SOURCE RECORDS »
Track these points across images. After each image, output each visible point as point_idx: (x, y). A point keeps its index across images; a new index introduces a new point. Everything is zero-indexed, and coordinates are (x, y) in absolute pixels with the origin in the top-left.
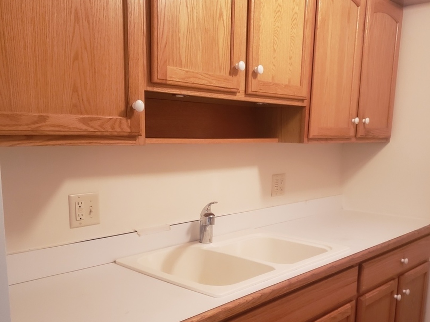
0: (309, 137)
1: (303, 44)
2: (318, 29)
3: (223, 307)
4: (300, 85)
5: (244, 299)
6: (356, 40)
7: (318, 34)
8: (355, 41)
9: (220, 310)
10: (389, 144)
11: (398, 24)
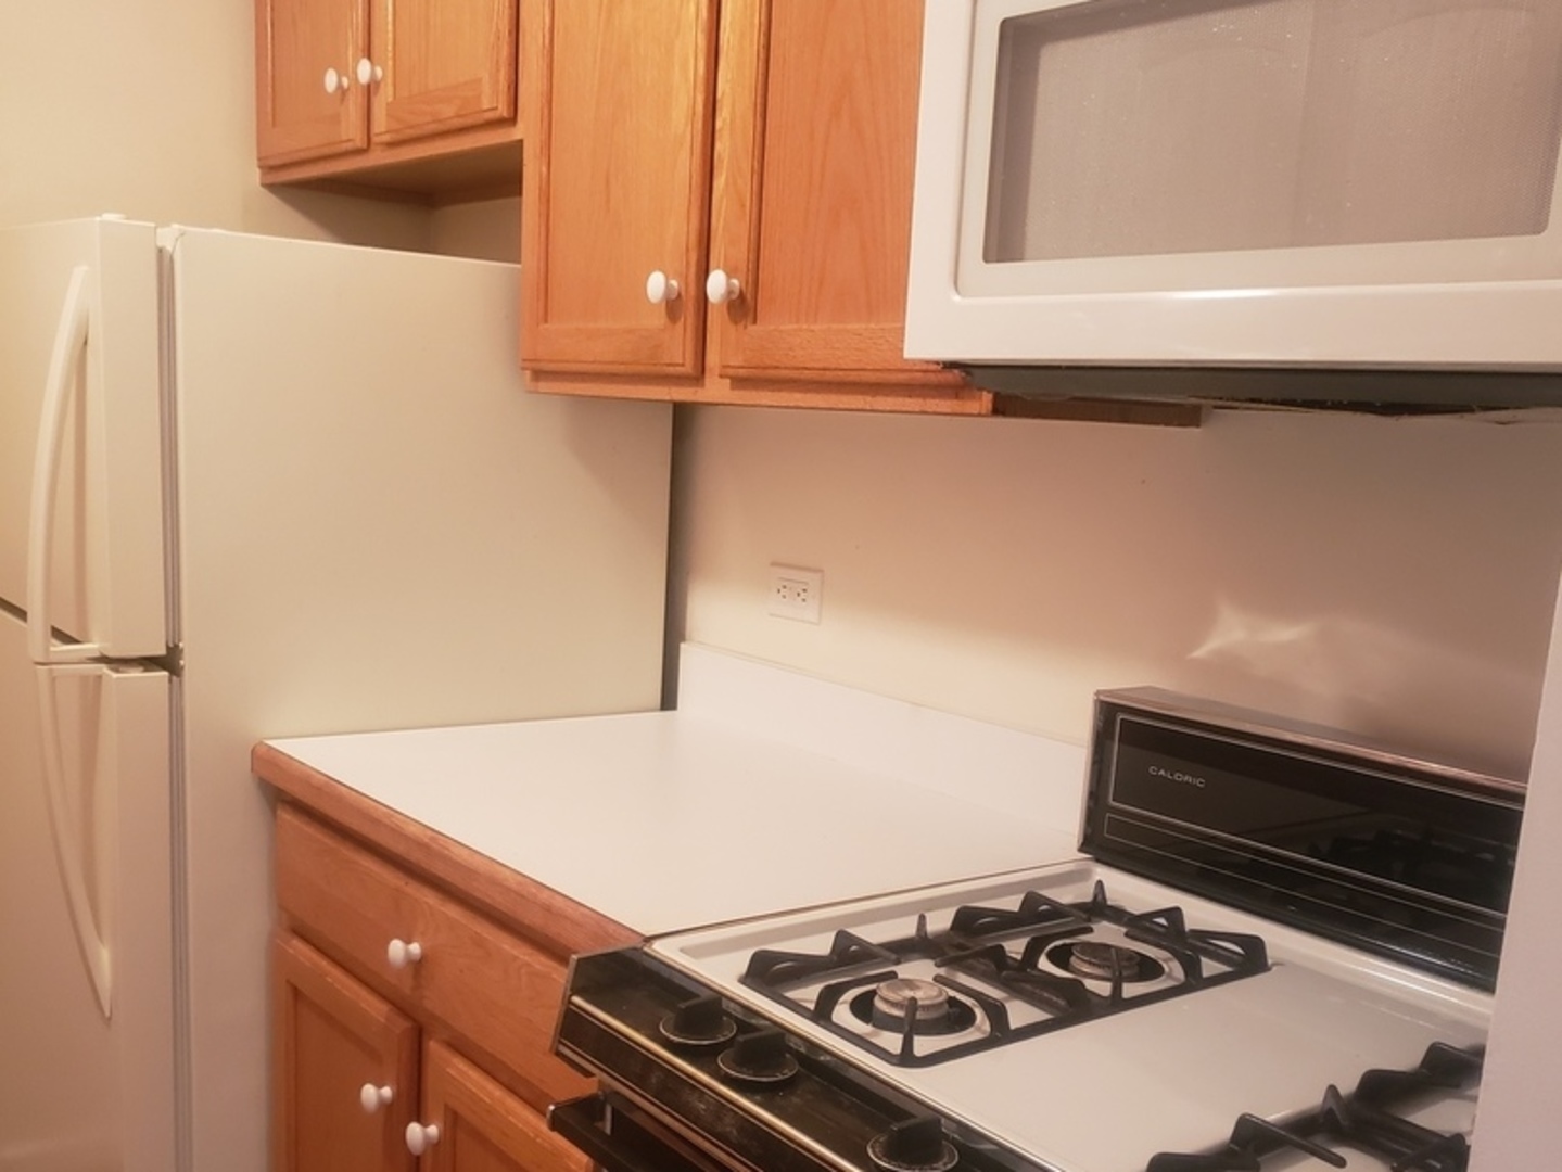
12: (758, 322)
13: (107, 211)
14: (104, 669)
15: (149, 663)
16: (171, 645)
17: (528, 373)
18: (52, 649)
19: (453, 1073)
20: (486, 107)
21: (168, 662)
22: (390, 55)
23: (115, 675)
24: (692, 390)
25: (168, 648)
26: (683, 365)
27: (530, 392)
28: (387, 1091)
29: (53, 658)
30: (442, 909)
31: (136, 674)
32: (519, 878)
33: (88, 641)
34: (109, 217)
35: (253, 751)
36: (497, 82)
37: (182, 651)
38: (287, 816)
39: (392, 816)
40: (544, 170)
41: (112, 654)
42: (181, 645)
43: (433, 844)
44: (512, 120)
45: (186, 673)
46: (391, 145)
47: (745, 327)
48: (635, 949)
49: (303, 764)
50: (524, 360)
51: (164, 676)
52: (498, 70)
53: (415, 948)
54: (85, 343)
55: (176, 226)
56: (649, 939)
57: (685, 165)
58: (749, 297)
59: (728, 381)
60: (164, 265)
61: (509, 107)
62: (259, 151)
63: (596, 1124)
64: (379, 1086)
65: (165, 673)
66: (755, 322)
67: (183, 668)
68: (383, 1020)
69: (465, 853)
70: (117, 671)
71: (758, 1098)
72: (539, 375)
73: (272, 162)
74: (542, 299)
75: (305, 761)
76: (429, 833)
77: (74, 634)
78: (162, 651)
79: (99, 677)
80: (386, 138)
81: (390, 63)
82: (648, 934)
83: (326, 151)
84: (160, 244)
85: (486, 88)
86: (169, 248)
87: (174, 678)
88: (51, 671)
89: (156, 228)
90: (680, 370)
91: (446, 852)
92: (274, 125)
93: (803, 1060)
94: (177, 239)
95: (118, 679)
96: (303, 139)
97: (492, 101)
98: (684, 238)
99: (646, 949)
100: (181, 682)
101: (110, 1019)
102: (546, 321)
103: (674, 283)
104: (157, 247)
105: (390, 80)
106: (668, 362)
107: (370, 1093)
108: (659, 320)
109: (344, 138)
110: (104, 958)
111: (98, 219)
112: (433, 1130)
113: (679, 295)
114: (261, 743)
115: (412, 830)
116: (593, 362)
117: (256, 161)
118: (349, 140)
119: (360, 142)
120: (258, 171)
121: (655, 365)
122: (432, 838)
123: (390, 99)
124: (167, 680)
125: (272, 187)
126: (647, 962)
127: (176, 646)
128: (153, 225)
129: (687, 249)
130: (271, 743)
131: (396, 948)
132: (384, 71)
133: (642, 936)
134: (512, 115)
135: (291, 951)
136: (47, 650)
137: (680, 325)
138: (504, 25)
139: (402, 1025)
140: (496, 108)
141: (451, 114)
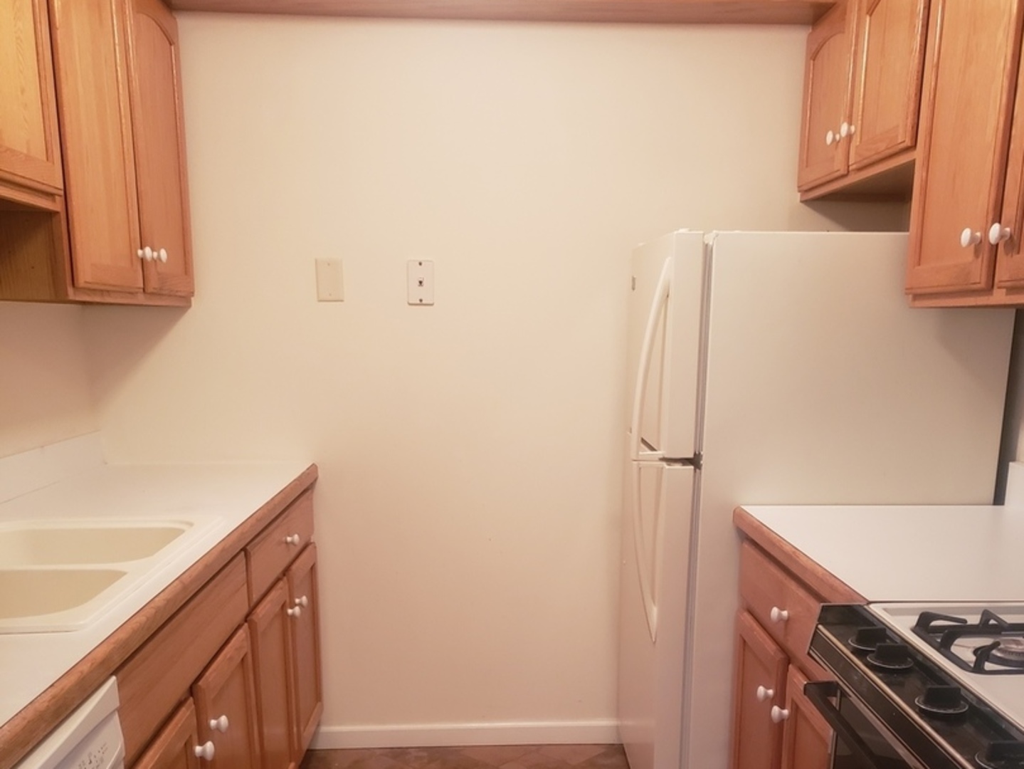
0: (76, 285)
1: (38, 61)
2: (57, 29)
3: (112, 640)
4: (47, 159)
5: (135, 621)
6: (119, 69)
7: (59, 41)
8: (117, 70)
9: (112, 646)
10: (190, 311)
11: (173, 47)
12: (1021, 252)
13: (682, 228)
14: (664, 464)
15: (685, 461)
16: (697, 453)
17: (911, 296)
18: (641, 453)
19: (795, 680)
20: (900, 141)
21: (695, 461)
22: (860, 118)
23: (667, 467)
24: (986, 298)
25: (695, 454)
26: (979, 283)
27: (911, 308)
28: (771, 692)
29: (640, 458)
30: (797, 592)
31: (678, 467)
32: (825, 572)
33: (660, 450)
34: (682, 231)
35: (734, 511)
36: (906, 125)
37: (702, 456)
38: (746, 546)
39: (780, 541)
40: (924, 174)
41: (667, 456)
42: (702, 453)
43: (794, 554)
44: (913, 147)
45: (703, 468)
46: (859, 169)
47: (1012, 256)
48: (860, 606)
49: (752, 516)
50: (907, 289)
51: (690, 469)
52: (907, 118)
53: (785, 613)
54: (668, 296)
55: (715, 231)
56: (870, 603)
57: (990, 161)
58: (1015, 238)
59: (1004, 290)
60: (707, 252)
61: (912, 139)
62: (798, 182)
63: (829, 698)
64: (767, 688)
65: (692, 467)
66: (1018, 253)
67: (702, 465)
68: (772, 653)
69: (805, 559)
70: (669, 465)
71: (881, 675)
72: (917, 297)
73: (805, 188)
74: (918, 252)
75: (753, 515)
76: (794, 550)
77: (655, 448)
78: (691, 455)
79: (662, 468)
80: (854, 167)
81: (860, 122)
82: (870, 600)
83: (828, 178)
84: (706, 242)
85: (901, 130)
86: (711, 243)
87: (698, 470)
88: (639, 464)
89: (704, 234)
90: (978, 286)
91: (798, 559)
92: (807, 166)
93: (918, 663)
94: (714, 239)
95: (669, 469)
96: (816, 174)
97: (904, 138)
98: (986, 207)
99: (866, 607)
100: (701, 473)
101: (655, 643)
102: (919, 265)
103: (978, 234)
104: (704, 243)
105: (858, 133)
106: (973, 282)
107: (761, 690)
108: (970, 257)
109: (836, 169)
110: (654, 612)
111: (676, 232)
112: (786, 712)
113: (981, 242)
114: (739, 507)
115: (787, 548)
116: (938, 286)
117: (796, 189)
118: (838, 170)
119: (843, 172)
120: (799, 194)
121: (966, 285)
122: (794, 552)
123: (858, 143)
124: (692, 472)
125: (805, 202)
126: (865, 613)
127: (700, 453)
128: (702, 232)
129: (988, 213)
130: (743, 507)
131: (775, 611)
132: (856, 128)
133: (867, 600)
134: (914, 144)
135: (743, 618)
136: (638, 454)
137: (980, 259)
138: (912, 90)
139: (780, 656)
140: (904, 141)
141: (883, 148)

WORK ITEM »
Write out all of the items above again, replacing "top-left" with "upper-left" and changing nothing else. Leave the pictures out of your answer.

ANSWER TO THE PROBLEM »
Track these points across images. After each image, output each visible point as point_idx: (x, y). A point keeps its index across images; a new index introduces a new point. Everything is zero-indexed, and coordinates are (x, y) in absolute pixels with the origin in the upper-left.
0: (309, 137)
1: (303, 44)
2: (318, 29)
3: (223, 307)
4: (300, 85)
5: (244, 299)
6: (356, 40)
7: (318, 34)
8: (355, 41)
9: (220, 310)
10: (389, 144)
11: (398, 24)
12: (758, 322)
13: (107, 211)
14: (104, 669)
15: (149, 663)
16: (171, 645)
17: (528, 373)
18: (52, 649)
19: (453, 1073)
20: (486, 107)
21: (168, 662)
22: (390, 55)
23: (115, 675)
24: (692, 390)
25: (168, 648)
26: (683, 365)
27: (530, 392)
28: (387, 1091)
29: (53, 658)
30: (442, 909)
31: (136, 674)
32: (519, 878)
33: (88, 641)
34: (109, 217)
35: (253, 751)
36: (497, 82)
37: (182, 651)
38: (287, 816)
39: (392, 816)
40: (544, 170)
41: (112, 654)
42: (181, 645)
43: (433, 844)
44: (512, 120)
45: (186, 673)
46: (391, 145)
47: (745, 327)
48: (635, 949)
49: (303, 764)
50: (524, 360)
51: (164, 676)
52: (498, 70)
53: (415, 948)
54: (85, 343)
55: (176, 226)
56: (649, 939)
57: (685, 165)
58: (749, 297)
59: (728, 381)
60: (164, 265)
61: (509, 107)
62: (259, 151)
63: (596, 1124)
64: (379, 1086)
65: (165, 673)
66: (755, 322)
67: (183, 668)
68: (383, 1020)
69: (465, 853)
70: (117, 671)
71: (758, 1098)
72: (539, 375)
73: (272, 162)
74: (542, 299)
75: (305, 761)
76: (429, 833)
77: (74, 634)
78: (162, 651)
79: (99, 677)
80: (386, 138)
81: (390, 63)
82: (648, 934)
83: (326, 151)
84: (160, 244)
85: (486, 88)
86: (169, 248)
87: (174, 678)
88: (51, 671)
89: (156, 228)
90: (680, 370)
91: (446, 852)
92: (274, 125)
93: (803, 1060)
94: (177, 239)
95: (118, 679)
96: (303, 139)
97: (492, 101)
98: (684, 238)
99: (646, 949)
100: (181, 682)
101: (110, 1019)
102: (546, 321)
103: (674, 283)
104: (157, 247)
105: (390, 80)
106: (668, 362)
107: (370, 1093)
108: (659, 320)
109: (344, 138)
110: (104, 958)
111: (98, 219)
112: (433, 1130)
113: (679, 295)
114: (261, 743)
115: (412, 830)
116: (593, 362)
117: (256, 161)
118: (349, 140)
119: (360, 142)
120: (258, 171)
121: (655, 365)
122: (432, 838)
123: (390, 99)
124: (167, 680)
125: (272, 187)
126: (647, 962)
127: (176, 646)
128: (153, 225)
129: (687, 249)
130: (271, 743)
131: (396, 948)
132: (384, 71)
133: (642, 936)
134: (512, 115)
135: (291, 951)
136: (47, 650)
137: (680, 325)
138: (504, 25)
139: (402, 1025)
140: (496, 108)
141: (451, 114)
0: (76, 285)
1: (38, 61)
2: (57, 29)
3: (112, 640)
4: (47, 159)
5: (135, 621)
6: (119, 69)
7: (59, 41)
8: (117, 70)
9: (112, 646)
10: (190, 311)
11: (173, 47)
12: (1021, 252)
13: (682, 228)
14: (664, 464)
15: (685, 461)
16: (697, 453)
17: (911, 296)
18: (641, 453)
19: (795, 680)
20: (900, 141)
21: (695, 461)
22: (860, 118)
23: (667, 467)
24: (986, 298)
25: (695, 454)
26: (979, 283)
27: (911, 308)
28: (771, 692)
29: (640, 458)
30: (797, 592)
31: (678, 467)
32: (825, 572)
33: (660, 450)
34: (682, 231)
35: (734, 511)
36: (906, 125)
37: (702, 456)
38: (746, 546)
39: (780, 541)
40: (924, 174)
41: (667, 456)
42: (702, 453)
43: (794, 554)
44: (913, 147)
45: (703, 468)
46: (859, 169)
47: (1012, 256)
48: (860, 606)
49: (752, 516)
50: (907, 289)
51: (690, 469)
52: (907, 118)
53: (785, 613)
54: (668, 296)
55: (715, 231)
56: (870, 603)
57: (990, 161)
58: (1015, 238)
59: (1004, 290)
60: (707, 252)
61: (912, 139)
62: (798, 182)
63: (829, 698)
64: (767, 688)
65: (692, 467)
66: (1018, 253)
67: (702, 465)
68: (772, 653)
69: (805, 559)
70: (669, 465)
71: (881, 675)
72: (917, 297)
73: (805, 188)
74: (918, 252)
75: (753, 515)
76: (794, 550)
77: (655, 448)
78: (691, 455)
79: (662, 468)
80: (854, 167)
81: (860, 122)
82: (870, 600)
83: (828, 178)
84: (706, 242)
85: (901, 130)
86: (711, 243)
87: (698, 470)
88: (639, 464)
89: (704, 234)
90: (978, 286)
91: (798, 559)
92: (807, 166)
93: (918, 663)
94: (714, 239)
95: (669, 469)
96: (816, 174)
97: (904, 138)
98: (986, 207)
99: (866, 607)
100: (701, 473)
101: (655, 643)
102: (919, 265)
103: (978, 234)
104: (704, 243)
105: (858, 133)
106: (973, 282)
107: (761, 690)
108: (970, 257)
109: (836, 169)
110: (654, 612)
111: (676, 232)
112: (786, 712)
113: (981, 242)
114: (739, 507)
115: (787, 548)
116: (938, 286)
117: (796, 189)
118: (838, 170)
119: (843, 172)
120: (799, 194)
121: (966, 285)
122: (794, 552)
123: (858, 143)
124: (692, 472)
125: (805, 202)
126: (865, 613)
127: (700, 453)
128: (702, 232)
129: (988, 213)
130: (743, 507)
131: (775, 611)
132: (856, 128)
133: (867, 600)
134: (914, 144)
135: (743, 618)
136: (638, 454)
137: (980, 259)
138: (912, 90)
139: (780, 656)
140: (904, 141)
141: (883, 148)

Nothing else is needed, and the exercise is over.